The correlation between the length of repetitive domain and mechanical properties of the recombinant flagelliform spidroin

Xue Li  1   2 Chang-Hua Shi  1 Chuan-Long Tang  2 Yu-Ming Cai  2 Qing Meng  3   2
Affiliations

The correlation between the length of repetitive domain and mechanical properties of the recombinant flagelliform spidroin

Xue Li et al. Biol Open. .

Abstract

Spider silk is an attractive biopolymer with numerous potential applications due to its remarkable characteristics. Among the six categories of spider silks, flagelliform (Flag) spider silk possesses longer and more repetitive core domains than others, therefore performing the highest extensibility.
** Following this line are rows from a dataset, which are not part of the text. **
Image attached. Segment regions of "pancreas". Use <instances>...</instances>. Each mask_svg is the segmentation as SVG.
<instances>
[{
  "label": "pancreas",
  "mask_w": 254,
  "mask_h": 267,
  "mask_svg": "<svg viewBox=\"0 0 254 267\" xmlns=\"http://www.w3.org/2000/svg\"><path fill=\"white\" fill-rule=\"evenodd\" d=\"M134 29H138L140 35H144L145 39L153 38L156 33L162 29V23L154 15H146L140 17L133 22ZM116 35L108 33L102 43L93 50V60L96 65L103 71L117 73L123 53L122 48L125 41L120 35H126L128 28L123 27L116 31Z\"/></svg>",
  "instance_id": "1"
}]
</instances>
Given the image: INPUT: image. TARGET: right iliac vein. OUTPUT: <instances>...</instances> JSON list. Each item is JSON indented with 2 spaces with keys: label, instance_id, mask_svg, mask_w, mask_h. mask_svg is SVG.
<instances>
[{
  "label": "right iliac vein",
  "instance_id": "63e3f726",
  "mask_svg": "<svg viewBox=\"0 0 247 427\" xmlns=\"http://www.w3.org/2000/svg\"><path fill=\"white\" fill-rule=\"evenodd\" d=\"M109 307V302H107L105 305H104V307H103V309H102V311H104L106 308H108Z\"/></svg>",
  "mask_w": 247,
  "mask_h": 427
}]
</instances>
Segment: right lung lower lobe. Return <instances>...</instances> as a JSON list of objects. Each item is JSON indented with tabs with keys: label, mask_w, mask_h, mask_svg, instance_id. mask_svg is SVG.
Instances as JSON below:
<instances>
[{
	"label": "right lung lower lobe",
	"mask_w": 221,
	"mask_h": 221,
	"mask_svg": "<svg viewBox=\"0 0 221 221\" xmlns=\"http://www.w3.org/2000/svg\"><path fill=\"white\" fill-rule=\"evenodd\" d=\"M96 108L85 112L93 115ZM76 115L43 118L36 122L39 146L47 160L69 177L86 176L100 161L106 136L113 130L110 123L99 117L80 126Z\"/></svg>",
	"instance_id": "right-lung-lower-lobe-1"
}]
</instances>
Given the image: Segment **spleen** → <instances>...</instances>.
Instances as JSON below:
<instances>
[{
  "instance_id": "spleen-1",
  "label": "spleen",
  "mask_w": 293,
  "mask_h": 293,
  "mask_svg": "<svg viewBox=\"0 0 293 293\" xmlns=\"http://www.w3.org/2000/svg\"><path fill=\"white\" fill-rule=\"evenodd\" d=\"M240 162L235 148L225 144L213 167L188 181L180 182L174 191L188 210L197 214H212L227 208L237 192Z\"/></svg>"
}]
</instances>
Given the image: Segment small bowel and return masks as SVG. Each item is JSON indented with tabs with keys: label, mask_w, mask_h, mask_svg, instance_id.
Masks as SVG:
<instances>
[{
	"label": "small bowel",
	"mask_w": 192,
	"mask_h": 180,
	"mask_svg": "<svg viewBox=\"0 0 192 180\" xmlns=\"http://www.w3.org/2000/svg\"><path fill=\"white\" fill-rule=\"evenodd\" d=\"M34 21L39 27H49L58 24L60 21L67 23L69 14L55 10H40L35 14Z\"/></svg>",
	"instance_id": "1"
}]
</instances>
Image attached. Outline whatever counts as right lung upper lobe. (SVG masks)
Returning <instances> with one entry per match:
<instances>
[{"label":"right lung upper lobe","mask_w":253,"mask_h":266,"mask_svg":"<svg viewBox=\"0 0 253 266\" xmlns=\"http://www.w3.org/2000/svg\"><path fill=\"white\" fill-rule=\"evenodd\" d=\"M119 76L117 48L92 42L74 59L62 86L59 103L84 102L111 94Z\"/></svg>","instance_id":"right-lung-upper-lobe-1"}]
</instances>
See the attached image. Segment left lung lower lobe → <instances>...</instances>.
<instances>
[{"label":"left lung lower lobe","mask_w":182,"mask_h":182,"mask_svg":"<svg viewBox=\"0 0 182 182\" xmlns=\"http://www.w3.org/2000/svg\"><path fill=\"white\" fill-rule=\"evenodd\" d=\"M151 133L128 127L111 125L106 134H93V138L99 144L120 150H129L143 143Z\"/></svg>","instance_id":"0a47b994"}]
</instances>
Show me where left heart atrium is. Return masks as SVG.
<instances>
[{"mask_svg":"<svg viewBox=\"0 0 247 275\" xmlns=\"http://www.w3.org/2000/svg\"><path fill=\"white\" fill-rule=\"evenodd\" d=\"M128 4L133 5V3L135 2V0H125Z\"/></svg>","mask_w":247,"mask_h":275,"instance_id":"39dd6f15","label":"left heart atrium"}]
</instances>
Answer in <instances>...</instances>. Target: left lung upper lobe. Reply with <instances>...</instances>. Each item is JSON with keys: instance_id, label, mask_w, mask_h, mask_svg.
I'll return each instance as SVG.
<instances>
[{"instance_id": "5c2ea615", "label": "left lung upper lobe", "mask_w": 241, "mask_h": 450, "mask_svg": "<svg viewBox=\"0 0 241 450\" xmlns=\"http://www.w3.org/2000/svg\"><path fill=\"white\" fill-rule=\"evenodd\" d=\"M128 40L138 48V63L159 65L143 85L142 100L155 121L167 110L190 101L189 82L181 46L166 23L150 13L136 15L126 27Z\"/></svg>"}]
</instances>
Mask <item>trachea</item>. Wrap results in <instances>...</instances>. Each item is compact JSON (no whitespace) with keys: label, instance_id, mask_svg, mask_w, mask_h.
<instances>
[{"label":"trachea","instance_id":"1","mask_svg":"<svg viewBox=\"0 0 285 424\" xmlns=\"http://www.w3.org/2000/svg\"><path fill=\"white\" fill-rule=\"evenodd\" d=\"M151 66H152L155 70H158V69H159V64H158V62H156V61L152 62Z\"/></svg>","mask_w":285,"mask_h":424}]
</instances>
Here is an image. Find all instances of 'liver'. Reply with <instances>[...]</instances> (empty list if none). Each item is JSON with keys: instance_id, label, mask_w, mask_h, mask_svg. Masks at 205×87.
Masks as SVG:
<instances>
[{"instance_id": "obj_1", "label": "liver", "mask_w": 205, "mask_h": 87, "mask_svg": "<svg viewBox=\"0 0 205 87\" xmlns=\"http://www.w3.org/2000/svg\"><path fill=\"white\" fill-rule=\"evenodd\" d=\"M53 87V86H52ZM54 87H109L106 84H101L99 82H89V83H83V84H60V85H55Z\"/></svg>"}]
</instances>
To investigate the correlation between the recombinant spidroin size and the synthetic fiber properties, four recombinant proteins with different sizes [N-Scn-C (n=1-4)] were constructed and expressed using IMPACT system. Subsequently, different recombinant spidroins were spun into fibers through wet-spinning via a custom-made continuous post-drawing device. Mechanical tests of the synthetic fibers with four parameters (maximum stress, maximum extension, Young's modulus and toughness) demonstrated that the extensibility of the fibers showed a positive correlation with spidroin size, consequently resulting in the extensibility of N-Sc4-C fiber ranked the highest (58.76%) among four fibers. Raman data revealed the relationship between secondary structure content and mechanical properties. The data here provide a deeper insight into the relationship between the function and structure of Flag silk for future design of artificial fibers.

Keywords: Fiber structure; Flagelliform silk; Mechanical properties; Synthetic fiber; Wet-spinning.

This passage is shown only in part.